Aldergrove resident Wendy Gould lost her husband George last year in January after he battled cancer, and a superbug he may have contracted from an endoscopy at Vancouver General Hospital. Gould said her “life was ripped away from her,” holding a picture of the two on their wedding day in 2010. (Canadian Press photo)

Aldergrove resident Wendy Gould lost her husband George last year in January after he battled cancer, and a superbug he may have contracted from an endoscopy at Vancouver General Hospital. Gould said her “life was ripped away from her,” holding a picture of the two on their wedding day in 2010. (Canadian Press photo)

‘Untreatable’ superbug fatal for Aldergrove husband: widow

New Public Agency Health report puts Canadian death toll at 5,400 in 2018

  • Nov. 21, 2019 12:00 a.m.

Aldergrove resident Wendy Gould is all too familiar with the impossible nature of superbugs.

Gould had her “future ripped away from [her]” after her husband George – who battled stage-four colorectal cancer – was exposed to a superbug during an endoscopy at Vancouver General Hospital (VGH) in 2016.

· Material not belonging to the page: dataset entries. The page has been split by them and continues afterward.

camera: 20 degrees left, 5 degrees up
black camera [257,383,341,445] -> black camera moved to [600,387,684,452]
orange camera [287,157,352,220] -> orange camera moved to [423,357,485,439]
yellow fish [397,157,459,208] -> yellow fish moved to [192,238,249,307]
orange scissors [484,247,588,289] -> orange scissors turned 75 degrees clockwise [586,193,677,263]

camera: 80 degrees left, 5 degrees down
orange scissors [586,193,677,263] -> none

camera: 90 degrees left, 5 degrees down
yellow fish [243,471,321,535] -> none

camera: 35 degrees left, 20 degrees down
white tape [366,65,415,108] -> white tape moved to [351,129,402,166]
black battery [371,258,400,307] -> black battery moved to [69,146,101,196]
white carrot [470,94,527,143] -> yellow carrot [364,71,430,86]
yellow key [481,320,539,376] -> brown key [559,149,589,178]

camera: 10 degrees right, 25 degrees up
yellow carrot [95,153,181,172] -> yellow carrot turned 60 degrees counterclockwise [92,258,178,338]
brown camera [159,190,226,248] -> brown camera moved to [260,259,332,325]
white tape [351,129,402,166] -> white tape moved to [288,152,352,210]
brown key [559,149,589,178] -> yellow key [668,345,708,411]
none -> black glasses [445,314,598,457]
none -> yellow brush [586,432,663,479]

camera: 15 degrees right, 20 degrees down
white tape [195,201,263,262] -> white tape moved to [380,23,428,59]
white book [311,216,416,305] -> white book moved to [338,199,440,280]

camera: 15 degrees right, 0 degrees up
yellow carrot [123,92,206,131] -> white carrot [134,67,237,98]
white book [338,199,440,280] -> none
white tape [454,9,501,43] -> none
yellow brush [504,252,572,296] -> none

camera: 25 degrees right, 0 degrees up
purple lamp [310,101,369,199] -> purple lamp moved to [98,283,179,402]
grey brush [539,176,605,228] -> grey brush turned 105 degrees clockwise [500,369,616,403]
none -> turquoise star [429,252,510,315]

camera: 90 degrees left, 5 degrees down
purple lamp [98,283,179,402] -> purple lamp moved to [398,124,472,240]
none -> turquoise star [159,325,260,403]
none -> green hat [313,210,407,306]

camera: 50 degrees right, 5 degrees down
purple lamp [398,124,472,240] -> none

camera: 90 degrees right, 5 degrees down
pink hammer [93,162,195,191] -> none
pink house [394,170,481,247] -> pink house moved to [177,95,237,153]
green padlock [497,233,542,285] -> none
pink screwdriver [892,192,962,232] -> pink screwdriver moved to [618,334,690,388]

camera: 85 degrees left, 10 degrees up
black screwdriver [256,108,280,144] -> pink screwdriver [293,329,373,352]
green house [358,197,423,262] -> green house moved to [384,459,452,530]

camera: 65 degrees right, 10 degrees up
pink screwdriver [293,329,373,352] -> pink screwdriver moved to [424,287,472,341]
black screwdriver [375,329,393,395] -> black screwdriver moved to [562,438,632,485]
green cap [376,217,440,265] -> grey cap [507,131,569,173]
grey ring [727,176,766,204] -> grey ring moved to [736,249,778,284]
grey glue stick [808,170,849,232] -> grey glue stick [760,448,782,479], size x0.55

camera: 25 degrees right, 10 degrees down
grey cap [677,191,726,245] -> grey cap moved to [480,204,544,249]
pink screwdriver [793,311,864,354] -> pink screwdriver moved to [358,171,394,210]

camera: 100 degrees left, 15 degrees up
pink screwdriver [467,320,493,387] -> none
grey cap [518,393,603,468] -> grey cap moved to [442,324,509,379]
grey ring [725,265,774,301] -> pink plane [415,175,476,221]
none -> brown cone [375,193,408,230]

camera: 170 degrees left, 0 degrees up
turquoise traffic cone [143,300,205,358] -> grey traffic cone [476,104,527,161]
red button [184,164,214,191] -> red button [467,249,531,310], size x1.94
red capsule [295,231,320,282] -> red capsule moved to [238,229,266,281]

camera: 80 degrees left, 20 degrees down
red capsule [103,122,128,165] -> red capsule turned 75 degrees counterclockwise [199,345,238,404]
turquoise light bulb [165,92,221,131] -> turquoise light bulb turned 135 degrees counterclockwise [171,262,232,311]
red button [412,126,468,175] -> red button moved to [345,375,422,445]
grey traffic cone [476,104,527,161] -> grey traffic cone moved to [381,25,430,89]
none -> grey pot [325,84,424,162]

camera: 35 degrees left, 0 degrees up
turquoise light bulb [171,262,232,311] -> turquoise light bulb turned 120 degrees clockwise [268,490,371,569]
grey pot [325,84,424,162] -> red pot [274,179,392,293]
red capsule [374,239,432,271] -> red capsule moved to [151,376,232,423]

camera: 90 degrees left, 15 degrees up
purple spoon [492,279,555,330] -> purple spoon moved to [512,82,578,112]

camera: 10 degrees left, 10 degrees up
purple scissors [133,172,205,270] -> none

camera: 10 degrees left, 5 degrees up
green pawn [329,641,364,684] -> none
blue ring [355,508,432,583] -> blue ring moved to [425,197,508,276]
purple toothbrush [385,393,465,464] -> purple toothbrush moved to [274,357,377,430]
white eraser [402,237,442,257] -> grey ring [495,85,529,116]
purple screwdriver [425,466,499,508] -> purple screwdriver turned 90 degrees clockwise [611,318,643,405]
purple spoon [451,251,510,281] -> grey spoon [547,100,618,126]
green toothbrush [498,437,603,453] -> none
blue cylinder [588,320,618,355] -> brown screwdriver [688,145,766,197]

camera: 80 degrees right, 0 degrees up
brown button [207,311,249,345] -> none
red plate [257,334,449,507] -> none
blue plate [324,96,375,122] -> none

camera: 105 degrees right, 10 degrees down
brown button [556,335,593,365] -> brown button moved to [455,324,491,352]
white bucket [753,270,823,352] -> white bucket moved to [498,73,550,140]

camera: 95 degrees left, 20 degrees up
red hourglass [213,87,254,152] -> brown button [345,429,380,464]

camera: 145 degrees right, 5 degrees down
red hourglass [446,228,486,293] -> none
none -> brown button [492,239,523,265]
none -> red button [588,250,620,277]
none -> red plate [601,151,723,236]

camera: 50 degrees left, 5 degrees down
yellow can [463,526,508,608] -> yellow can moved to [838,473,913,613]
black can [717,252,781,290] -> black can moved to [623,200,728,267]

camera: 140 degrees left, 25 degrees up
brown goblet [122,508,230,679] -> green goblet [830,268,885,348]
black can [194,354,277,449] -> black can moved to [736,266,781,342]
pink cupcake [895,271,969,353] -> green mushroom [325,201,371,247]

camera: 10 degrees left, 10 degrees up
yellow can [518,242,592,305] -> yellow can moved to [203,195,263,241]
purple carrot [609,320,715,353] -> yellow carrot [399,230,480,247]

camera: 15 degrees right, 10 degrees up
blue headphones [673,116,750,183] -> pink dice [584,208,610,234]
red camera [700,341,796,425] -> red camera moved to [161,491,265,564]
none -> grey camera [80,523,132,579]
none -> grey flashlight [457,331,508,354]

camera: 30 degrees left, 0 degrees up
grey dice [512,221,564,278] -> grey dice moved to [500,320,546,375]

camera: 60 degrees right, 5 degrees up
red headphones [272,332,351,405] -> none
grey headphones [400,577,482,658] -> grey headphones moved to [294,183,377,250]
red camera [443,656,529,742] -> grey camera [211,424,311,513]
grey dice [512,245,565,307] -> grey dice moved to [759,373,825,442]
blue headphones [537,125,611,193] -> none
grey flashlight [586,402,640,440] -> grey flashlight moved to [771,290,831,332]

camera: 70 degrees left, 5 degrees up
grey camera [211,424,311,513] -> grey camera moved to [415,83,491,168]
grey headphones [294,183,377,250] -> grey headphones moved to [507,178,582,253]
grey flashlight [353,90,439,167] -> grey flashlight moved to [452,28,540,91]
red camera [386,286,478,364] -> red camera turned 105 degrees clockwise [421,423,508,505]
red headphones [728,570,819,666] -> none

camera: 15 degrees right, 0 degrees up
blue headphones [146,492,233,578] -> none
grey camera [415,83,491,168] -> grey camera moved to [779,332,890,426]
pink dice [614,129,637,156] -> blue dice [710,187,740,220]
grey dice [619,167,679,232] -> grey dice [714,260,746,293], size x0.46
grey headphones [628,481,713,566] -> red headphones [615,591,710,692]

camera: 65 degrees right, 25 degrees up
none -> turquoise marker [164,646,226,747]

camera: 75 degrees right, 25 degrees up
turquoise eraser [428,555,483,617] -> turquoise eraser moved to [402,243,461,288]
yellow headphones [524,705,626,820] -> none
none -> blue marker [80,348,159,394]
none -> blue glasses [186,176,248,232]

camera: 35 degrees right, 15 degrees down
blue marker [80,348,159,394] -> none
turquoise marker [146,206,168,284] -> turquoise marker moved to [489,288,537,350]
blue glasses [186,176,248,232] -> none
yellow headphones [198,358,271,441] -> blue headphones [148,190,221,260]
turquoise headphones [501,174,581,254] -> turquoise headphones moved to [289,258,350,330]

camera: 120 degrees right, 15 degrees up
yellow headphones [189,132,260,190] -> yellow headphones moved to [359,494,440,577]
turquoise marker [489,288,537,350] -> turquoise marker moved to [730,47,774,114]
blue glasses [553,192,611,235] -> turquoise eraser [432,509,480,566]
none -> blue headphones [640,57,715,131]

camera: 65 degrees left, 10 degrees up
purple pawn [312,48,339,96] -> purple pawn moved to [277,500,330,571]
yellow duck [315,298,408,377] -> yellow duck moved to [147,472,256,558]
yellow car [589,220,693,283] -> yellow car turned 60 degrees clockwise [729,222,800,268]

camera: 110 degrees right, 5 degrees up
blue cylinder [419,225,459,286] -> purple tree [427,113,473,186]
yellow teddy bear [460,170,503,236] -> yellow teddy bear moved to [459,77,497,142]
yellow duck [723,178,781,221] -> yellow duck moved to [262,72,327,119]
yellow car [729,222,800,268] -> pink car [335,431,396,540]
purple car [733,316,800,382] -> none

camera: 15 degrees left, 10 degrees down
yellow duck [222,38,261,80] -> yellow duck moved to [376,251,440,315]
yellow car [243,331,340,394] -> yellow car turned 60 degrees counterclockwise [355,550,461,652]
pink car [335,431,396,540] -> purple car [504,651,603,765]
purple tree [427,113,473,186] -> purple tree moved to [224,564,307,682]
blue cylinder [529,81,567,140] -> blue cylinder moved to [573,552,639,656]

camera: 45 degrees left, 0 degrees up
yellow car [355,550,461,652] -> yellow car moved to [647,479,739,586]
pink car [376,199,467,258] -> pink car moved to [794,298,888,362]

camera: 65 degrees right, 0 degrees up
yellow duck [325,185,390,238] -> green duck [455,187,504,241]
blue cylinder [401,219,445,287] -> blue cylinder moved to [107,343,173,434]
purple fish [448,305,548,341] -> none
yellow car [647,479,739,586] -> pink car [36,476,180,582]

New data released Tuesday from an expert panel warns medication-resistant bacteria could kill as many as 400,000 Canadians and drain the economy of $400 billion over the next 30 years.

The “When Antibiotics Fail” report, commissioned by the Public Health Agency of Canada, says drug-resistant bacteria or “superbugs” killed almost as many people as Alzheimers disease in 2018 – 5,400 annually.

“We found out later the endoscope had been contaminated. So for 18 months, George battled that bug on top of the cancer he had,” Gould posted to Facebook.

Gould said it was the superbug he contracted that made George’s cancer untreatable.

“Isn’t fighting cancer enough?” she said.

The 268-page document said Canadians with medical conditions and compromised immune systems are at the highest risk for consuming bacteria resistant to medication.

READ MORE: Report predicts drug resistance likely to kill 40,000 Canadians by 2050

Wendy and George had met later in life, fallen in love, and married in October 2010. 

After George’s cancer diagnosis five years later, her husband – the teacher, former lawyer, and “best hug giver” – even set in motion a Make-A-Wish-type foundation for adults with terminal diagnoses.

He was a man with a determination to help others.

Gould was made aware of the “possible” contamination during his 2016 endoscopy in a letter from Vancouver Coastal Health (VCH).

The authority admitted George was one of three patients who had visited the endoscopy clinic that had been infected with New Delhi metallo-beta-lactamase (NDM).

NDM is a highly-infectious superbug.

Gould alleges it complicated all future attempts that George underwent to treat his colorectal cancer.

“He ended up in hospital 22 times because of infection” Gould said, attributing his in-patient stays to the violent nausea and frightening hallucinations that resulted from intravenous antibiotics given an attempt to treat the bug.

A Canadian Public Health Agency report released in March warns the public of the looming dangers of bacteria resistant to medication, also known as antimicrobial resistance (AMR).

If left unaddressed – it said AMR will “cause serious infections to become untreatable, existing treatments to become more expensive, and procedures like chemotherapy for cancer to become so risky that they may not be readily available.”

READ MORE: Infants more vulnerable to measles than previously thought: Canadian study

The report considers superbugs “a slow-moving tsunami that carries a significant burden on human health, health care, and the Canadian economy as a whole.”

Days before his death, George was denied palliative care at Abbotsford Regional Hospital (ARH).

“There was a room available and George was expected to be transferred there,” Gould alleged.

“He could not go to that unit because of the superbug.

I was told by the manager of the unit where he [was] that the palliative care nurses [would] not even come up to his room and treat him.”

She then found out her extended health coverage would not cover out-of-hospital palliative care.

Gould said she expected to grow old with George by her side.

Instead, George passed away in January of 2018 in an isolation unit at ARH at age 58, three years after his initial cancer diagnosis on Sept. 5, 2015.

Now, the Gould family hopes to prevent this from ever happening again, and live in the legacy of George’s wish to help others in pain.

Gould has filed a lawsuit in the Supreme Court of B.C. against Vancouver Coastal Health which operates Vancouver General Hospital – alleging the superbug ultimately led to George’s death and denied him a fighting chance at battling his cancer.

VANCOUVER COASTAL HEALTH RESPONDS: Hospital denies Aldergrove cancer patient’s exposure to superbug, despite incriminating letter

Neither Gould’s nor Vancouver Coastal Health’s claim have been proven in court.